When the Mayor of South Bend, Indiana announced his bid, he did an interview with the Atlantic where he talked about how he spends a lot of time thinking about “intergenerational justice.” You might be wondering what that is. For the record, so was I. And this week, NBC News digs a bit deeper into the question. Just what is this guy talking about?
As the youngest candidate in the race so far, Buttigieg, 37, defines the concept as more of a governing principle, rather than a set of policy prescriptions.
“To me, it’s ensuring that choices made today are responsible and fair — that the distribution of the consequences is viewed not just in terms of how we distribute benefits and costs among people today, but also between people today and people tomorrow,” he told NBC News in a recent phone interview.
What intergenerational justice is not, he said, is a conflict among various age groups, noting that he isn’t suggesting he can build a movement out of one particular voting bloc.

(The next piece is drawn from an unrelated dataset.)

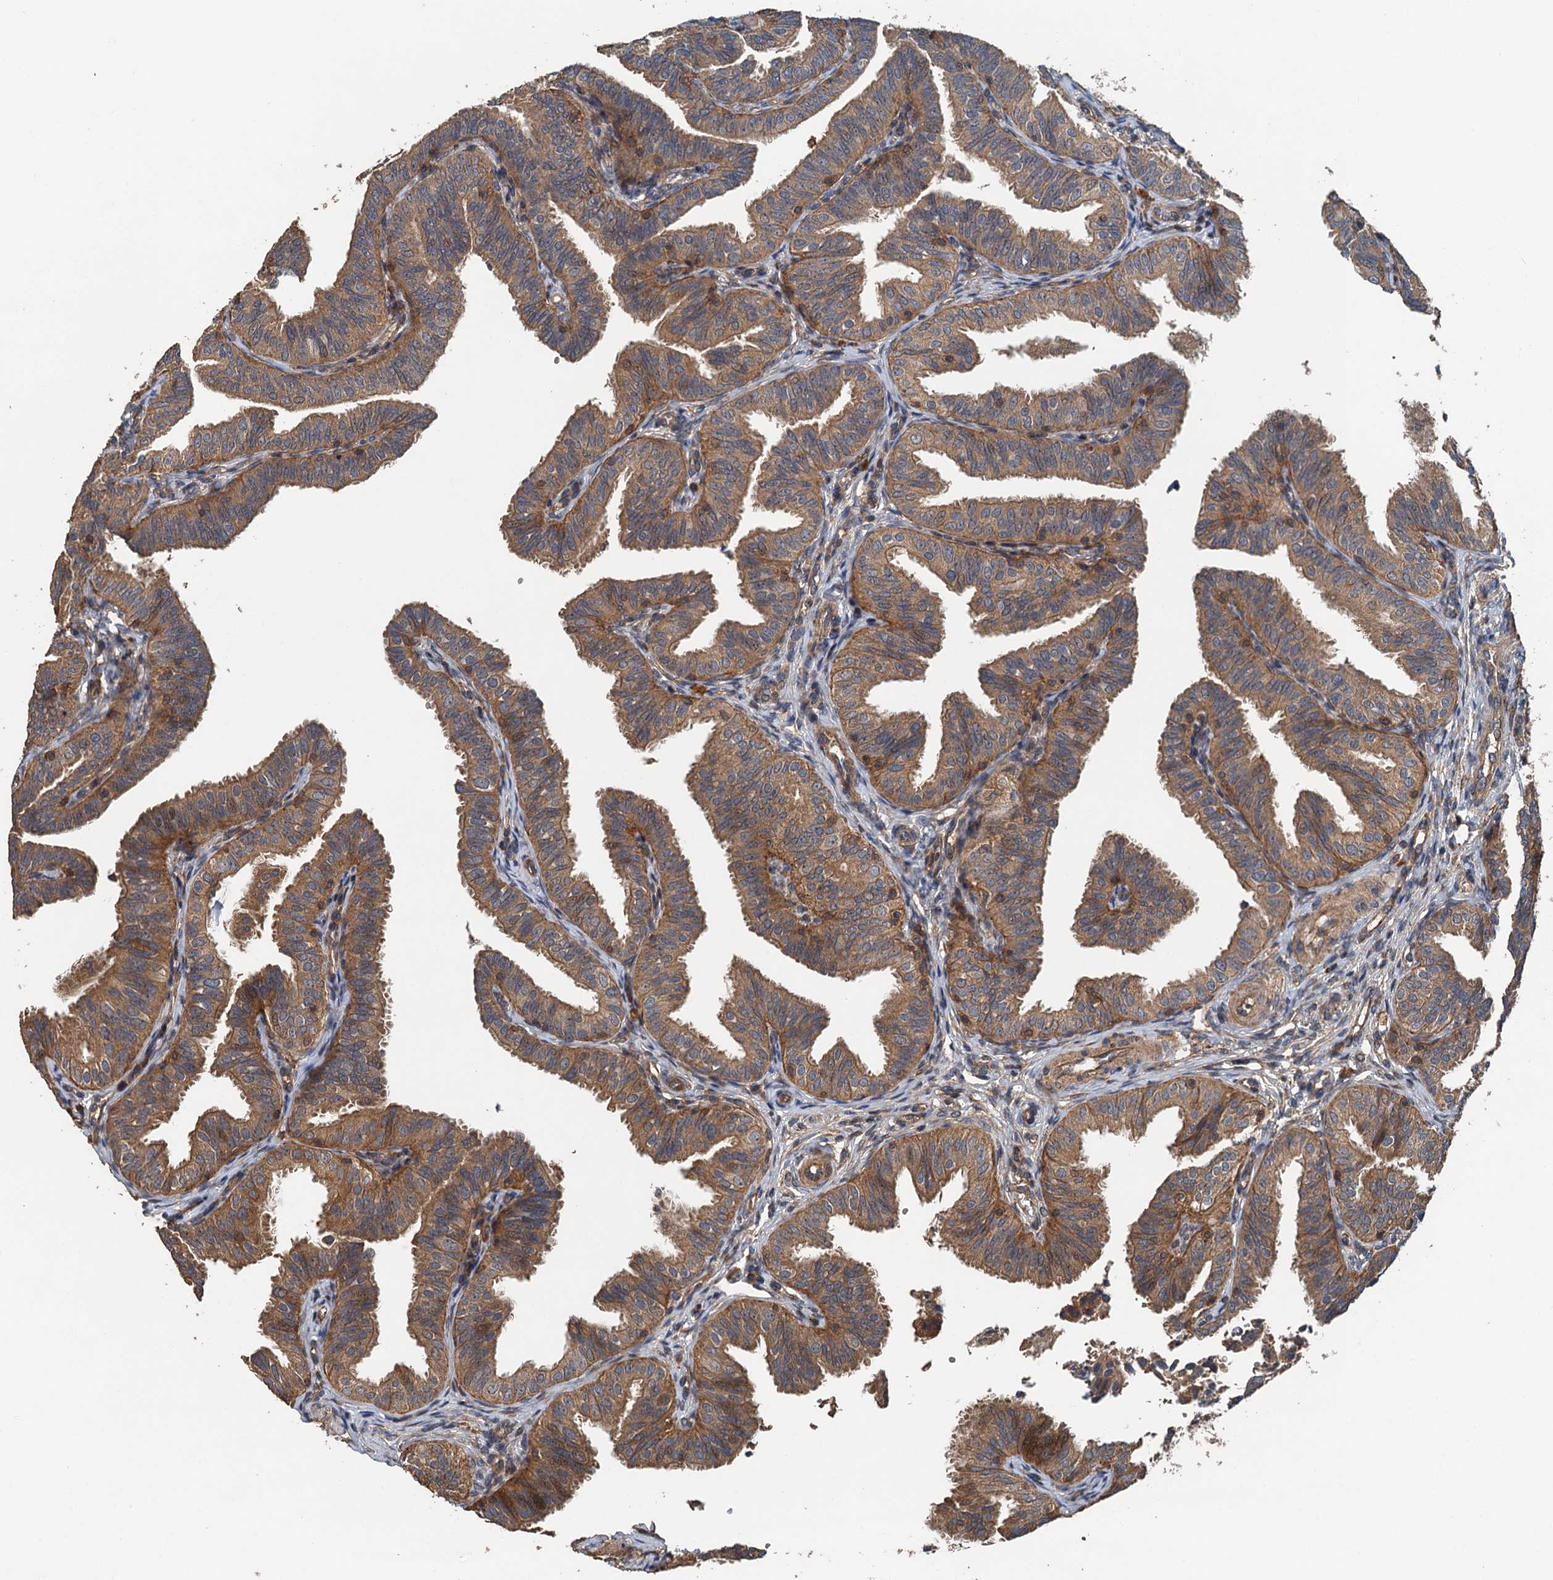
{"staining": {"intensity": "moderate", "quantity": ">75%", "location": "cytoplasmic/membranous"}, "tissue": "fallopian tube", "cell_type": "Glandular cells", "image_type": "normal", "snomed": [{"axis": "morphology", "description": "Normal tissue, NOS"}, {"axis": "topography", "description": "Fallopian tube"}], "caption": "High-magnification brightfield microscopy of benign fallopian tube stained with DAB (3,3'-diaminobenzidine) (brown) and counterstained with hematoxylin (blue). glandular cells exhibit moderate cytoplasmic/membranous expression is seen in about>75% of cells.", "gene": "BORCS5", "patient": {"sex": "female", "age": 35}}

The Mayor’s answers are about as vague as one could imagine, but he didn’t cook this idea up on his own. It turns out that the concept of intergenerational justice has been knocking around various schools for a long time, including debates among philosophy majors at Stanford dating back decades.
Applying the concept to politics is another matter entirely. Buttigieg sort of stumbles around the question, speaking in general terms about the short-term picture versus the long-term and balancing the costs and benefits to the current generation against the downstream effects on future generations. In the most basic terms, he appears to be saying any actions we take today can and probably will have effects on our children and their children and so on.

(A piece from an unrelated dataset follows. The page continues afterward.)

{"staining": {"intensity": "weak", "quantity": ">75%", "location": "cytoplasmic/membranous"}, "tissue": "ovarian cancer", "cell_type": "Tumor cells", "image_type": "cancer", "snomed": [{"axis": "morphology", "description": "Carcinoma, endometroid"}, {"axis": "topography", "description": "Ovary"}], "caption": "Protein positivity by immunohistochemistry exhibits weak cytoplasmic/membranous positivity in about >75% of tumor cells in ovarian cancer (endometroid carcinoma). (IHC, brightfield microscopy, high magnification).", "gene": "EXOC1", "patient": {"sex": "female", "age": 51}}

Well… sure. But isn’t that already a given? While the candidate seems more inclined to apply this theory to climate change and race relations (he is a Democrat, after all), it would be more interesting to hear him apply it to the national debt. There’s a real generational problem in search of a solution. But this mostly sounds like some sort of liberal marketing scheme to give the cool kids something else to print on their protest signs. Saying “intergenerational” makes it sound like intersectionality, which is all the rage these days. In case you’re not familiar, intersectionality is basically the principle that if anything is racist, homophobic or otherwise bigoted, then everything is all of those things. (I never promised it was going to make sense.)
Tacking the word “justice” on the end is just a bonus in liberal circles. (No justice… no peace!) Unfortunately, justice is supposed to be a universal constant in America, owed equally to each citizen regardless of demographic pigeonholes. When you start calling for more justice for particular groups than others, we’re immediately back to the idea that some animals are more equal than others.

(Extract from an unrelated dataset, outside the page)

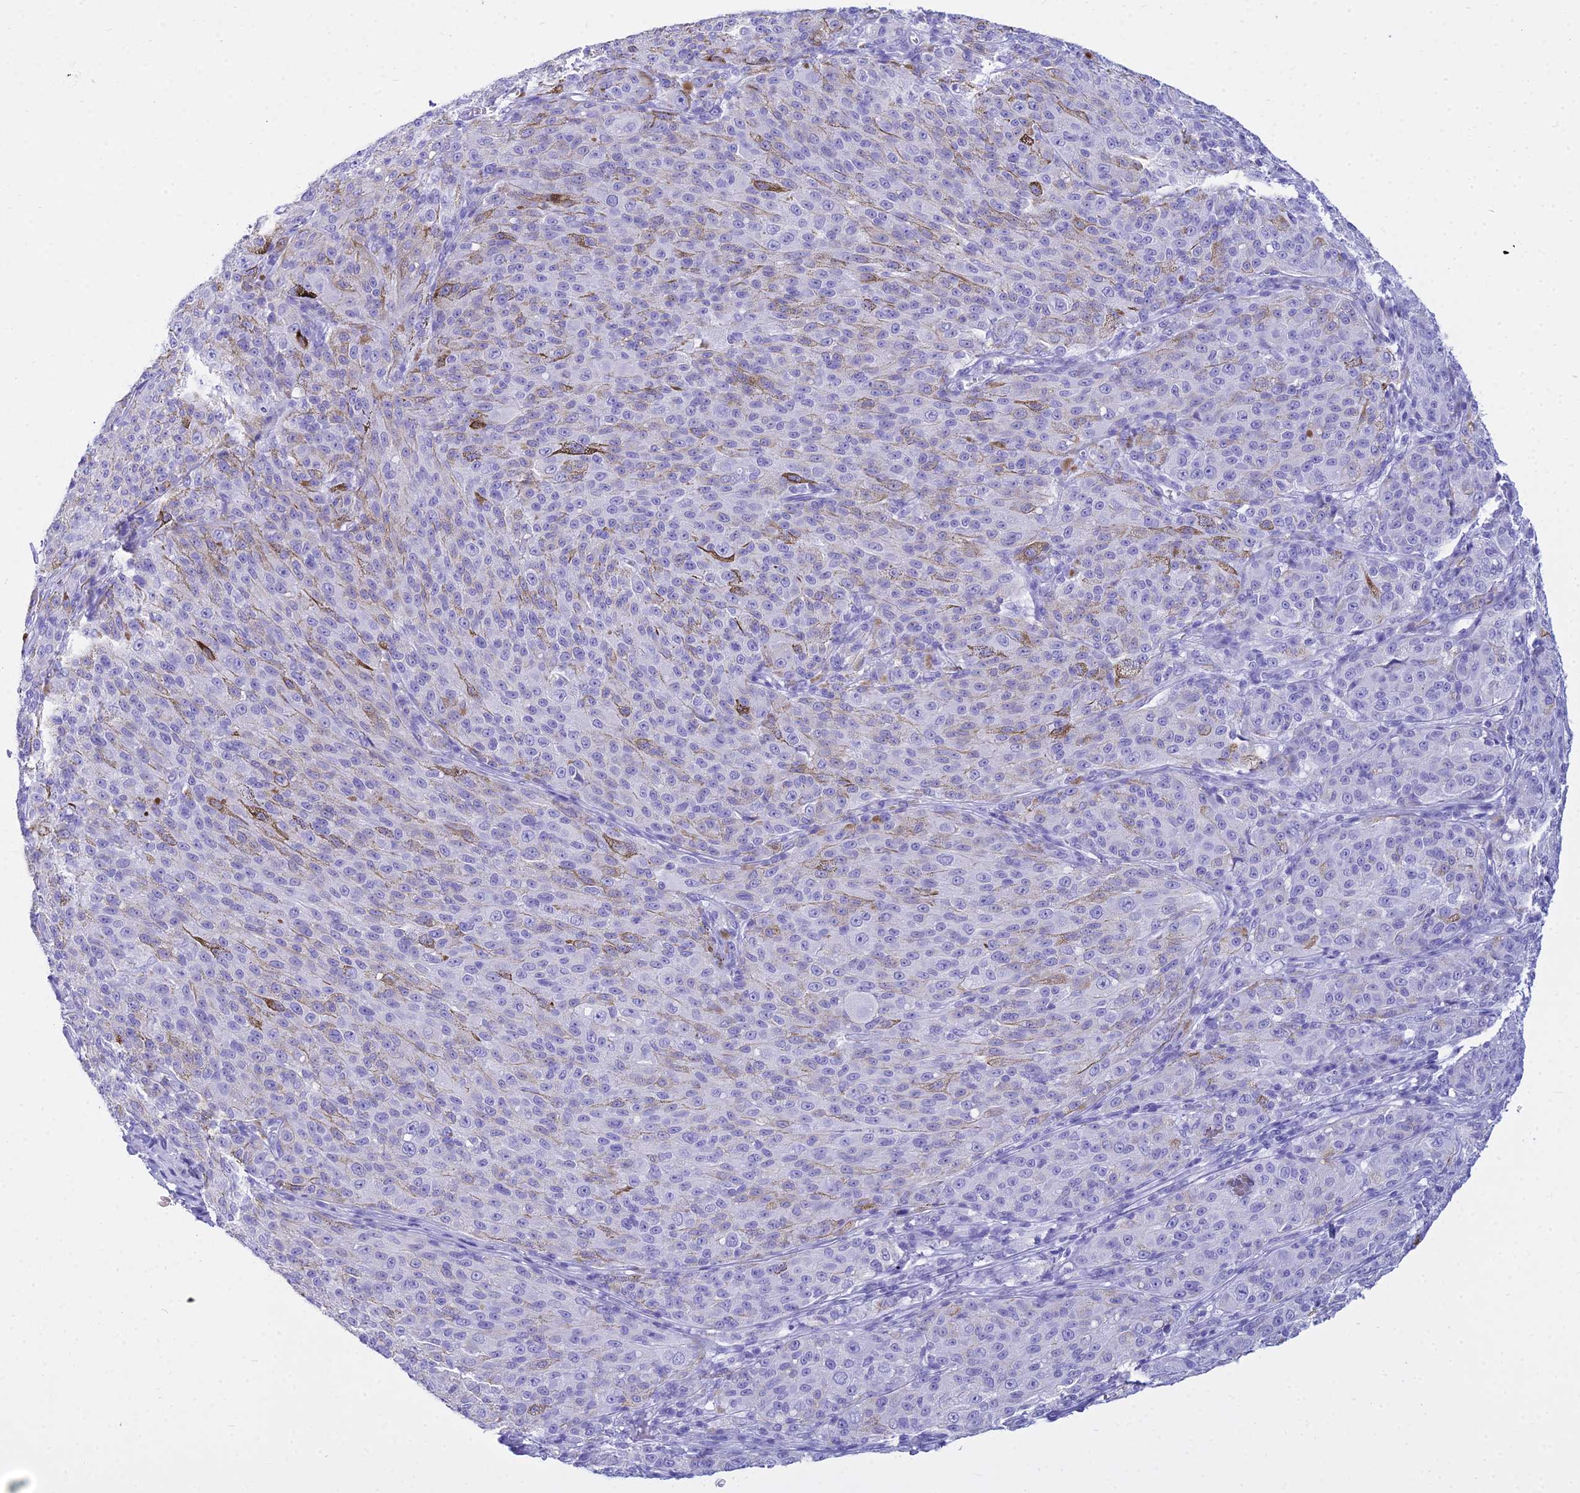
{"staining": {"intensity": "negative", "quantity": "none", "location": "none"}, "tissue": "melanoma", "cell_type": "Tumor cells", "image_type": "cancer", "snomed": [{"axis": "morphology", "description": "Malignant melanoma, NOS"}, {"axis": "topography", "description": "Skin"}], "caption": "The image demonstrates no significant staining in tumor cells of melanoma.", "gene": "ZNF442", "patient": {"sex": "female", "age": 52}}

Even after all of this examination, I’m still not entirely sure what Pete Buttigieg is trying to say here. For that matter, I’m not sure that Pete Buttigieg is sure what he’s trying to say. When asked, he’s quick to point out that this is more of a philosophy than some sort of specific set of policies. And he definitely doesn’t want to start a class war between generations… heaven forbid. So how do you build a party platform out of that? Good question.